Clinically Isolated Syndrome (CIS) refers to essentially the first outward, clinical signs of the disease, or the first relapse. Commonly this is between the ages of 20 to 45, but may be younger or older. Typical symptoms might be numbness, or visual disturbance such as optic neuritis. An individual after this first attack may already fulfill formal criteria for a diagnosis of MS based on the symptoms and lab tests, but if not, we simply call it a CIS. Over time, if a patient has more clinical symptoms, and/or new changes on MRI scans, they would then fulfill formal diagnostic criteria for MS. If a person never experiences another exacerbation, or their MS does not progress or get worse over time, this singular event is said to be CIS. Most patients however will eventually experience another exacerbation, in which case they fulfill criteria for a formal diagnosis of MS.

Relapsing-Remitting MS (RRMS) is diagnosed in someone when they have a second attack and/or new changes on MRIs over time. Typically, these would affect different parts of the CNS, and then an individual would formally fulfill criteria for MS. Up to 85% of people diagnosed with MS have relapses when diagnosed. For most with RRMS, relapses and new MRI changes are most common when they are younger, and risk of new relapses diminishes with age.

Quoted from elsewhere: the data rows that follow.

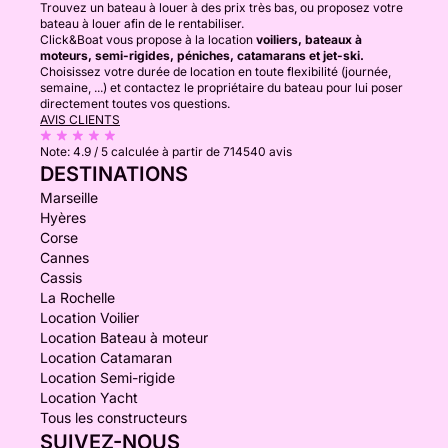
Trouvez un bateau à louer à des prix très bas, ou proposez votre
bateau à louer afin de le rentabiliser.
Click&Boat vous propose à la location
voiliers, bateaux à
moteurs, semi-rigides, péniches, catamarans et jet-ski.
Choisissez votre durée de location en toute flexibilité (journée,
semaine, ...) et contactez le propriétaire du bateau pour lui poser
directement toutes vos questions.
AVIS CLIENTS
Note:
4.9 / 5
calculée à partir de 714540 avis
DESTINATIONS
Marseille
Hyères
Corse
Cannes
Cassis
La Rochelle
Location Voilier
Location Bateau à moteur
Location Catamaran
Location Semi-rigide
Location Yacht
Tous les constructeurs
SUIVEZ-NOUS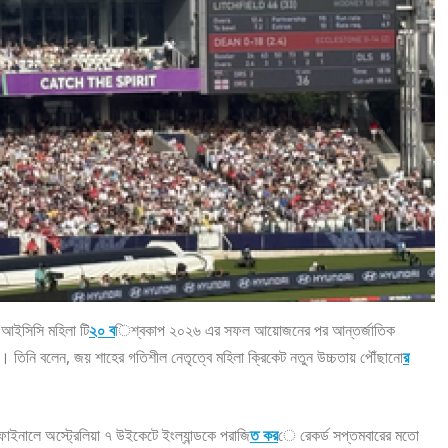
া আইসিসি মহিলা টি
২০ ব
িশ্বকাপ ২০২৬ এর সফল আয়োজনের পর আন্তর্জাতিক
ন। তিনি বলেন, জয় শাহের গতিশীল নেতৃত্বে মহিলা ক্রিকেট নতুন উচ্চতায় পৌঁছানো
র
াইনালে অস্ট্রেলিয়া ৭ উইকেটে ইংল্যান্ডকে পরাজি
ত কর
ে রেকর্ড সপ্তমবারের মতো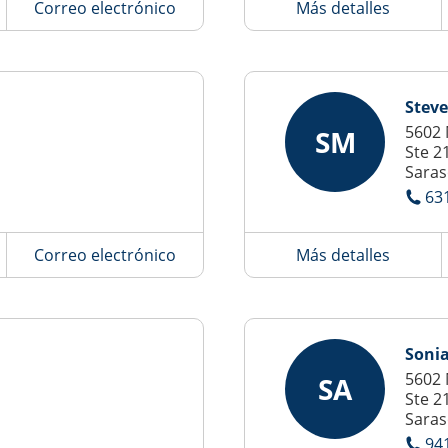
Correo electrónico
Más detalles
Steve
5602 
SM
Ste 2
Saras
63
Correo electrónico
Más detalles
Sonia
5602 
SA
Ste 2
Saras
94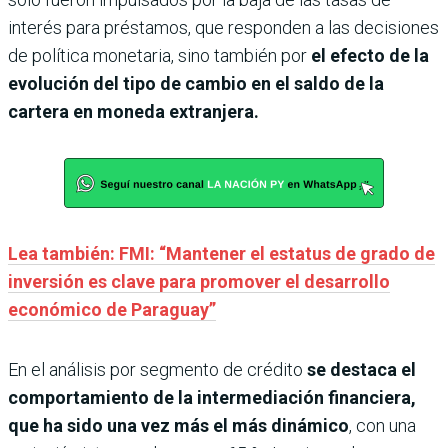
interés para préstamos, que responden a las decisiones
de política monetaria, sino también por
el efecto de la
evolución del tipo de cambio en el saldo de la
cartera en moneda extranjera.
Lea también: FMI: “Mantener el estatus de grado de
inversión es clave para promover el desarrollo
económico de Paraguay”
En el análisis por segmento de crédito
se destaca el
comportamiento de la intermediación financiera,
que ha sido una vez más el más dinámico
, con una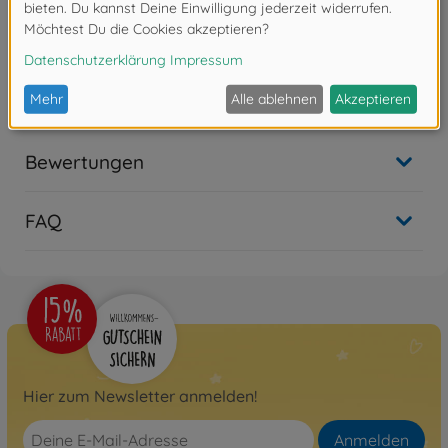
Nicht mehr verfügbar
Alle anzeigen
Archiv
500404188
Nicht mehr verfügbar
Bewertungen
FAQ
Hier zum Newsletter anmelden!
Anmelden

Secondary Progressive MS (SPMS) manifests about 10-15 years, on average, after a diagnosis of RRMS. Some (but not all) will begin to more overtly show signs of slowly worsening symptoms unrelated to, or in addition to, relapses. This may be manifested especially with greater walking and cognitive problems, and is called SPMS. Men, and especially those with very active relapses when first diagnosed, are at higher risk of developing SPMS. We now recognize that CIS, RRMS, and SPMS are all “relapsing” forms of MS. This is relevant to treatment, as younger patients with active disease with recent relapses or new scan changes are more likely to benefit from present MS meds, regardless of whether this is called RRMS or SPMS.

Primary Progressive MS (PPMS) is diagnosed when someone has a steady progression of MS symptoms that is not preceded by relapses. Average age of onset is similar to those with SPMS, about 40-45. Followed long enough, a minority of those with PPMS could have a relapse.

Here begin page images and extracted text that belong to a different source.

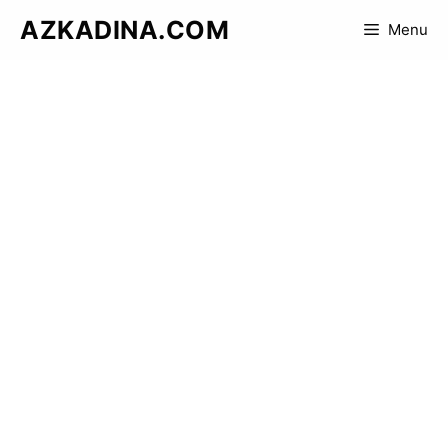
Skip
AZKADINA.COM
Menu
to
content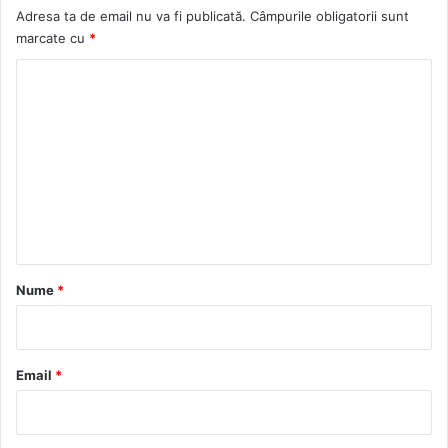
Adresa ta de email nu va fi publicată.
Câmpurile obligatorii sunt
marcate cu
*
C
o
m
e
n
t
a
r
Nume
*
i
u
*
Email
*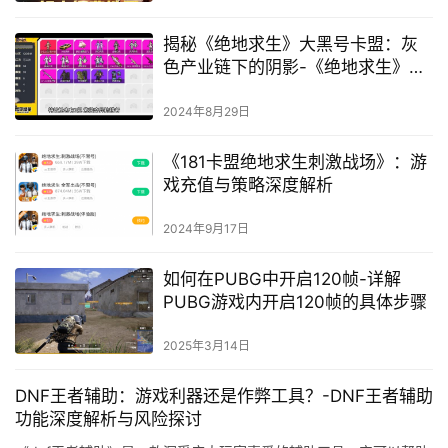
揭秘《绝地求生》大黑号卡盟：灰
色产业链下的阴影-《绝地求生》黑
号卡盟：诱惑背后的经济损失与游
戏公平挑战
2024年8月29日
《181卡盟绝地求生刺激战场》：游
戏充值与策略深度解析
2024年9月17日
如何在PUBG中开启120帧-详解
PUBG游戏内开启120帧的具体步骤
2025年3月14日
DNF王者辅助：游戏利器还是作弊工具？-DNF王者辅助
功能深度解析与风险探讨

Many MS patients experience “quiet” periods when the disease is relatively dormant, but they may still be coping with one or a number of symptoms that aren’t apparent to the outside world. These patients can also have periods where the disease is quite active, known as exacerbations. During exacerbations, symptoms can be more pronounced, but usually subside and sometimes go away entirely soon after an exacerbation. Other patients may not experience dormant periods, and instead live with constant symptoms or a progressive worsening of the disease. MS can sometimes lead to disability, depending on a multitude of factors.

Every case of MS is different and every patient’s experience is unique. No person experiences the same symptoms in the same way, making MS a particularly difficult experience to explain or relate to others. At the Rocky Mountain MS Center, our focus is on treating the disease early and effectively with the aim of halting disease progression and maximizing the lifelong brain health of MS patients.

Who Gets It:

MS is most commonly diagnosed in young adults. Eighty percent of MS patients develop MS between the ages of 16 and 45. Women are more frequently diagnosed with MS by around 3 to 1. MS is a significant cause of disability in younger adults.

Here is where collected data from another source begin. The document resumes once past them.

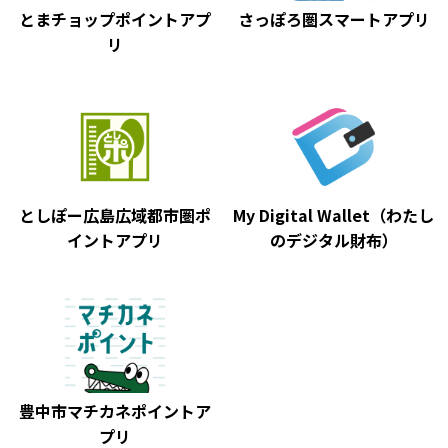
とまチョップポイントアプ
さっぽろ圏スマートアプリ
リ
としぽー広島広域都市圏ポ
My Digital Wallet（わたし
イントアプリ
のデジタル財布）
豊中市マチカネポイントア
プリ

The worldwide prevalence is around 2.7 million, and the National MS Society estimated in 2017 that nearly 1 million Americans are living with the disease. In Colorado, we estimate that one in about 550 people have MS.

How It’s Treated:

It’s only been since 1993 that medications have been available to treat MS. Today there are dozens of agents approved by the FDA for the treatment of MS, but these drugs are only partially effective. Research efforts to improve MS treatment are ongoing, and much of that research is being done by the RMMSC right here in Colorado. An encouraging new frontier is exploring potential strategies for neuroprotection and neurorepair.